Death penalty opponents have been close to achieving their goal before: in both 2000 and 2018, a bill banning executions passed legislature but was struck down by the sitting governors. When Sununu announced that he would veto a third anti-death penalty bill in April, he did so at a community center named after Briggs and said the bill would be an “injustice to not only Officer Briggs and his family, but to law enforcement and victims of violent crime around the state,” according to the Boston Globe.

In the end, lawmakers’ push for the abolishment of the death penalty prevailed: The House voted for the bill 247 to 123, the Senate 16 to 8.
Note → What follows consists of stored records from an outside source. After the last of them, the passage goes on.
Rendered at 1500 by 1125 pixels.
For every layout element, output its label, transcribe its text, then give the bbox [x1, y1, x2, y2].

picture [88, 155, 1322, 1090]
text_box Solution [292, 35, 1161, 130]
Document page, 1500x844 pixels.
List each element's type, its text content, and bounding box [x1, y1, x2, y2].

During the days leading up to the vote, those who supported the death penalty along with the governor invoked empathy for the victims, such as state Sen. Sharon Carson.
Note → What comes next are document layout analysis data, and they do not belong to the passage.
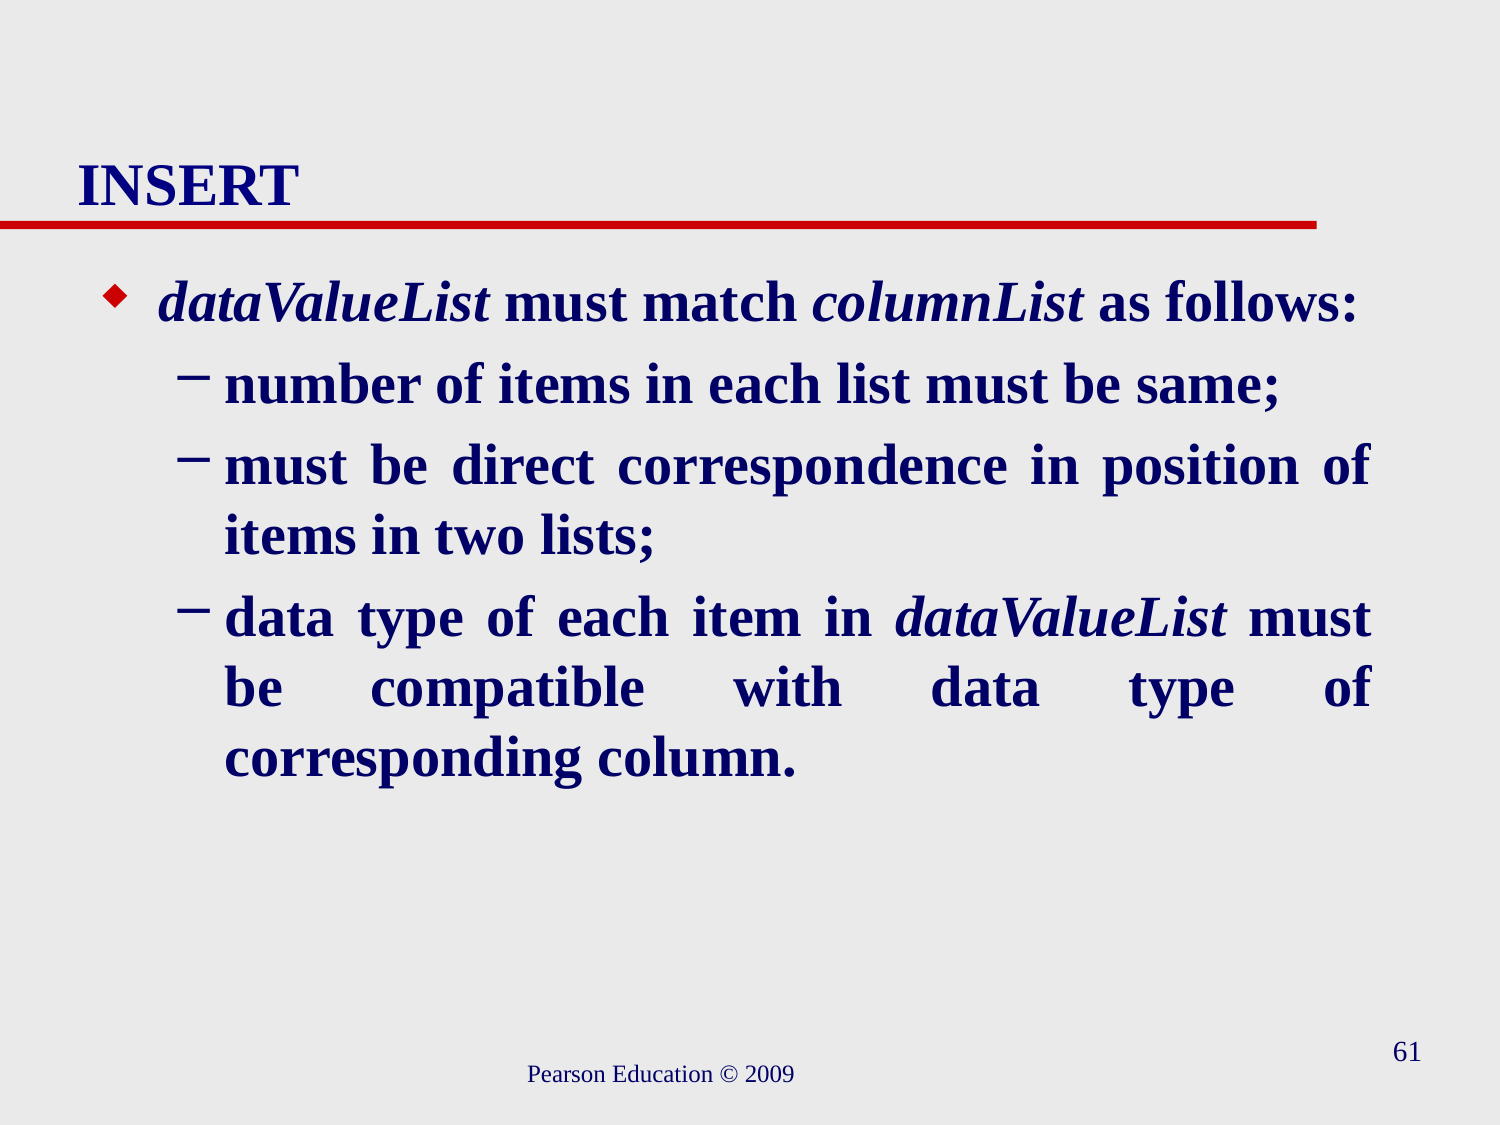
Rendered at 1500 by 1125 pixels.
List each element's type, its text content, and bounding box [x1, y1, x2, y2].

text_box Pearson Education © 2009 [512, 1050, 1038, 1095]
title INSERT [62, 43, 1338, 226]
slide_number 61 [1124, 1012, 1438, 1088]
list dataValueList must match columnList as follows: number of items in each list must be same; must be direct correspondence in position of items in two lists; data type of each item in dataValueList must be compatible with data type of corresponding column. [87, 255, 1388, 931]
“I stand here in support of the victims,” Carson said, according to the Washington Post. “Think about the victims here, people who have been murdered. Their family gets to visit them in a cemetery. They don’t get to go to a prison to visit their loved one, get letters, phone calls. The victim truly received a life sentence.”

Others, such as state Sen. Melanie Levesque, saw the death penalty as “archaic, costly, discriminatory, and final,” according to the Boston Globe. This is a sentiment that is growing among the public nationwide as well: Gallup surveys show that support for the death penalty dropped from 80 percent in 1994 to 56 percent in 2018.

New Hampshire’s ban on execution points to a larger trend of states dropping the the death penalty. The Death Penalty Information Center reported that 2018 was the fourth year in a row where there were fewer than 30 executions nationwide. And it might make more sense for states to avoid the death penalty when skepticism toward its benefits is rising, as reported by Vox’s German Lopez.

The research and experts have long been skeptical that the death penalty actually deters or prevents more crime. As the Death Penalty Information Center noted, a 2009 survey of the US’s top criminologists found that 88 percent “do not believe the death penalty acts as a deterrent to homicide” and 87 percent “believe that abolition of the death penalty would not have any significant effect on murder rates.”

Twenty-nine states continue to have the death penalty as an option on the table, and some, including Texas, Florida, Alabama, and Georgia practice it regularly; a man was executed in Florida last week. But for many states, death penalty sentences have been rendered almost useless as governors have vowed to block them or courts have shut them down as unconstitutional.